I am currently playing with the Compute Visual Profiler on a GTX480, and am specifically interested in calculating global memory throughput.
I noticed that the old perf counters (e.g., gst_32b, gst_64b, gst_128b, etc.) are missing.
The only counters that I see that appear relevant are: “gld request”, “gst request”, “l1 global load hit”, and “l1 global load miss”.
If I had to guess, the old counters were no longer necessary since any type of access (either uncoalesced or coalesced) will generate a large block
transfer from main memory into the L1 global memory cache.
However, the question is, how large is the block size of the L1 cache?
I ran one of the existing apps (Black-Scholes) and ended up with this repeating sample in the profiler:
GPU Time: 2970us
L1 global load miss: 50172
The Black-Scholes benchmark itself reports about 5.1435 GOptions/sec, which corresponds to about 51.4GB/sec of global memory bandwidth.

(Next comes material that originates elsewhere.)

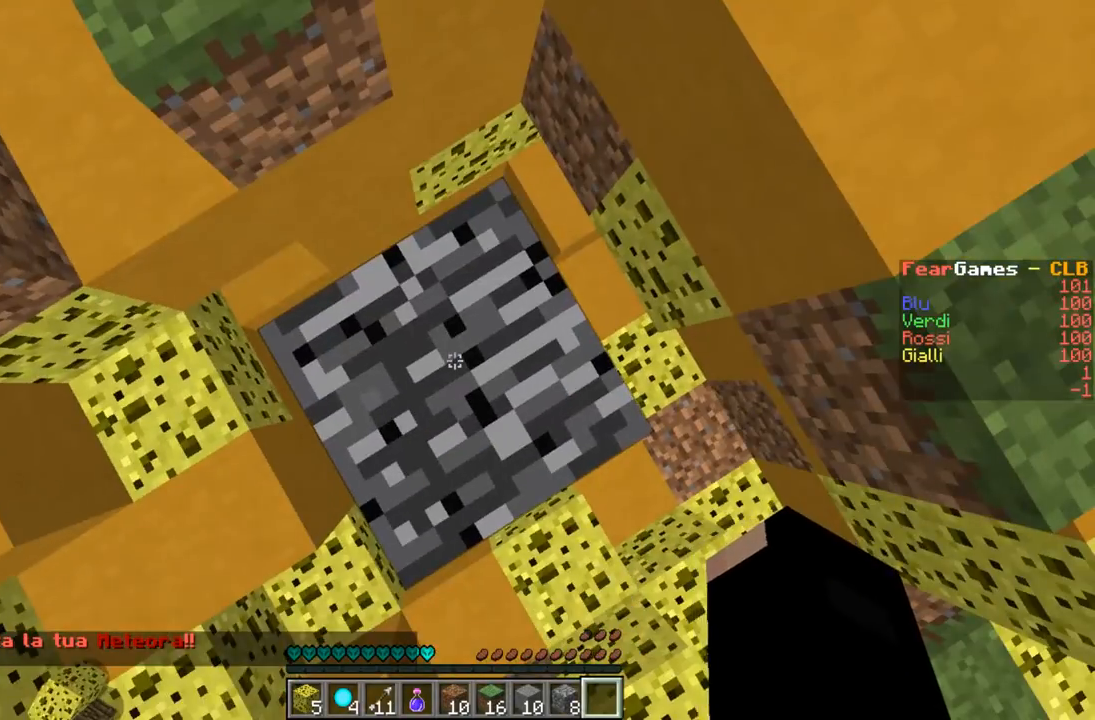
{"keys": [], "events": []}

However, if I assume something like a 128B transfer, the actual data rate would be: (50172 x 128B x 1e-9) / (.00297sec) = 2.16GB/sec
which is way off the mark.
If I assume something like 4096B per transfer, the rate would be about ~69.2GB/sec, which seems closer, although still off the mark.
Has anyone else tried to figure out global memory bandwidth, and if they’ve seen something like this?